Mit Erkenntnis vom 15.11.2005, Zl. 2005/14/0039-5 hob der VwGH die Entscheidung des UFS, Außenstelle Linz, vom 2.3.2005, GZ. RV/0136-L/04 betreffend Einkommensteuer 1999 bis 2001 wegen Rechtswidrigkeit infolge Verletzung von Verfahrensvorschriften auf. Begründend führte der VwGH dazu aus, dass die Feststellung der belangten Behörde, wonach nicht erörtert werden müsse, ob der Ehefrau des Beschwerdeführers ein Zuzug nach Österreich möglich sei, da der Beschwerdeführer seine Berufung nur mit der "Tätigkeit der Gattin" in Bosnien begründet habe, aktenwidrig sei: Der Beschwerdeführer habe in seinen Berufungen vorgebracht, dass ihm erst am 13.3.2001 eine unbefristete Niederlassungsbewilligung erteilt worden sei und ein Nachzug seiner Frau an den Beschäftigungsort für davor liegende Zeiträume vor dem Hintergrund der üblichen Verwaltungsabläufe nicht zu erwarten gewesen wäre, sodass schon deshalb eine Wohnsitzverlegung in den Streitjahren nicht zumutbar gewesen sei. Damit habe der Beschwerdeführer Umstände vorgetragen, von denen nicht gesagt werden könne, dass sie für die Beurteilung, ob eine Wohnsitzverlegung an den Beschäftigungsort zumutbar sei, unerheblich seien. Es sei nicht einsichtig, warum eine Verlegung des Familienwohnsitzes unter Zurücklassung der eigenen Landwirtschaft dem Beschwerdeführer auch dann zumutbar sein solle, wenn er am Beschäftigungsort selbst nur über eine (nach den Beschwerdeausführungen auf jeweils zwei Jahre) befristete Niederlassungsbewilligung verfüge.
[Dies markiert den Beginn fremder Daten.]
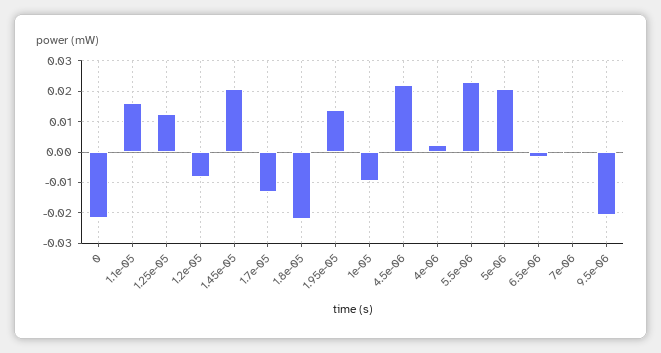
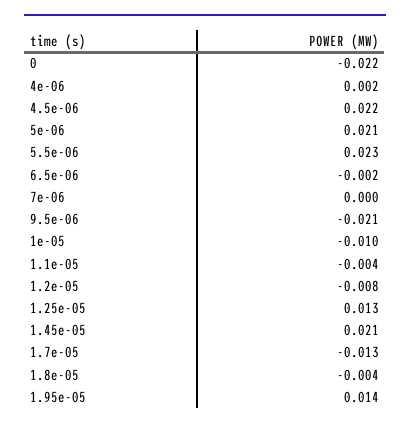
1.1e-05: 0.016 -> -0.004
1.8e-05: -0.022 -> -0.004

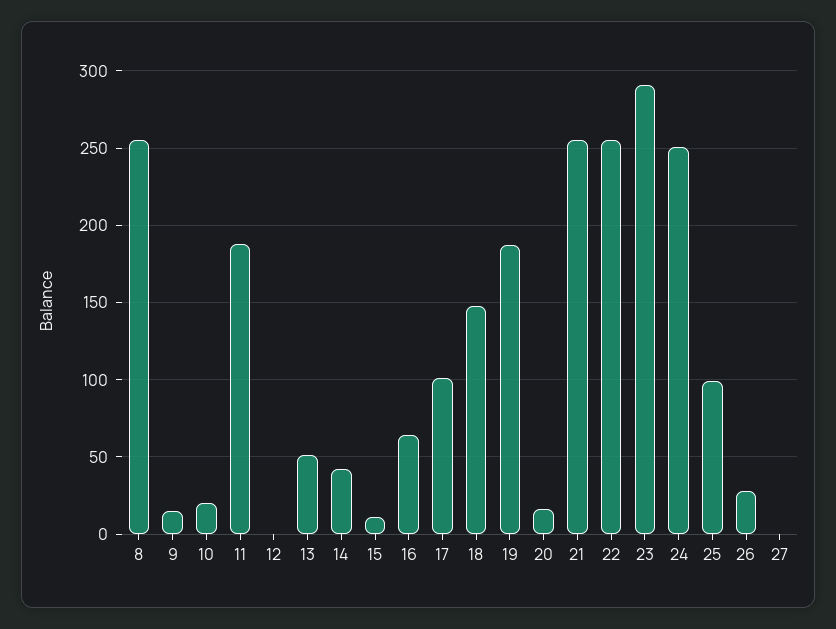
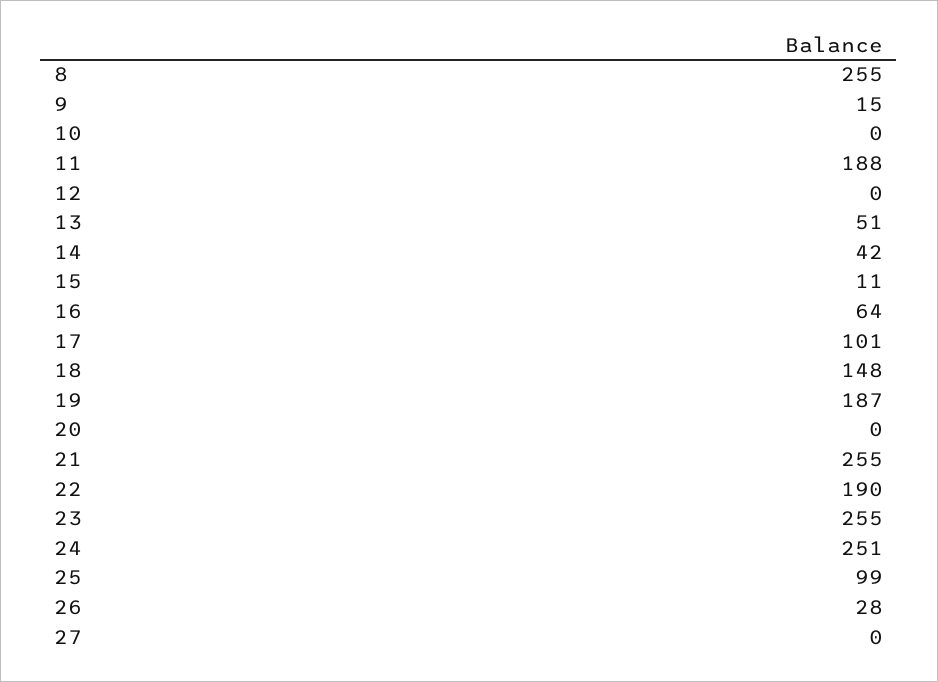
10: 20 -> 0
20: 15 -> 0
22: 255 -> 190
23: 290 -> 255

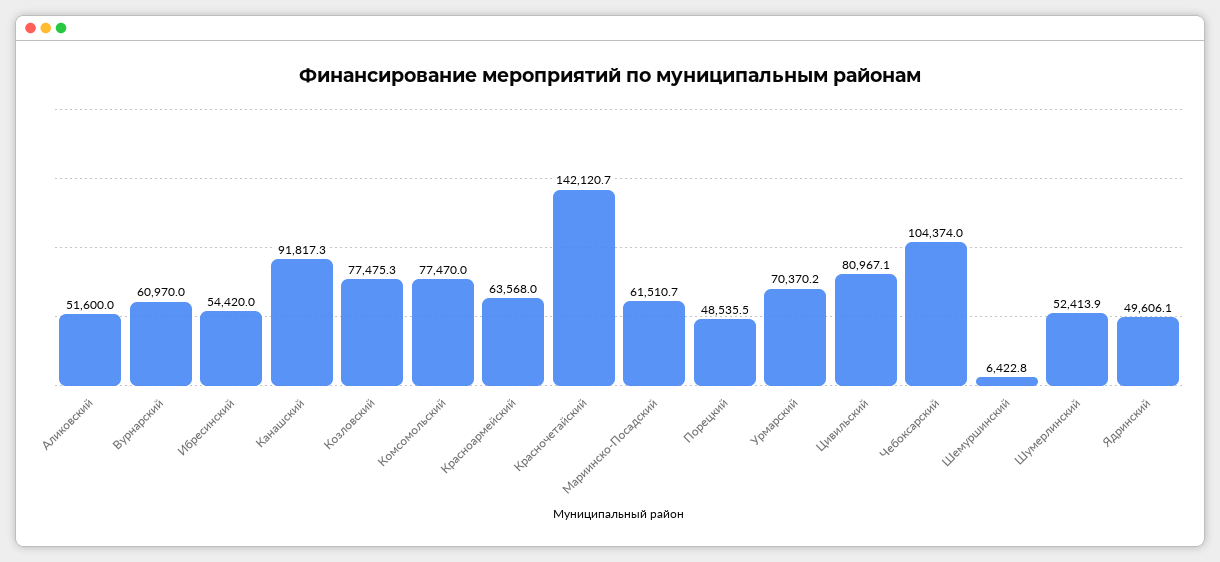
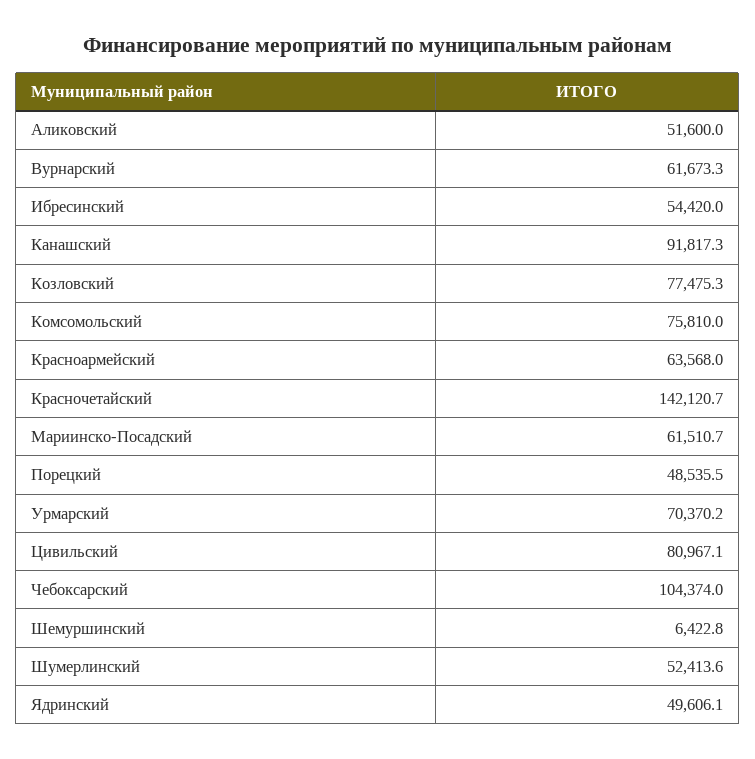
Вурнарский: 60970 -> 61673.3
Комсомольский: 77470 -> 75810
Шумерлинский: 52413.9 -> 52413.6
Wie sich aus einer Mitteilung der Bezirkshauptmannschaft Linz-Land vom 19.12.2005 ergibt, wurde dem Beschwerdeführer die erste Niederlassungsbewilligung vom 17.11.1986 bis 17.12.1987 erteilt. In der Folge wurden die Niederlassungsbewilligungen jeweils für ein halbes bzw. ein Jahr durchgängig erteilt bis zur Gewährung der ersten unbefristeten Niederlassungsbewilligung am 13.3.2001 (Titel: "jeglicher Aufenthaltszweck"). 2002 wurde ihm erneut eine unbefristete Aufenthaltsbewilligung unter selbigem Titel erteilt. Die Gattin des Beschwerdeführers hatte keine Aufenthaltsbewilligung beantragt.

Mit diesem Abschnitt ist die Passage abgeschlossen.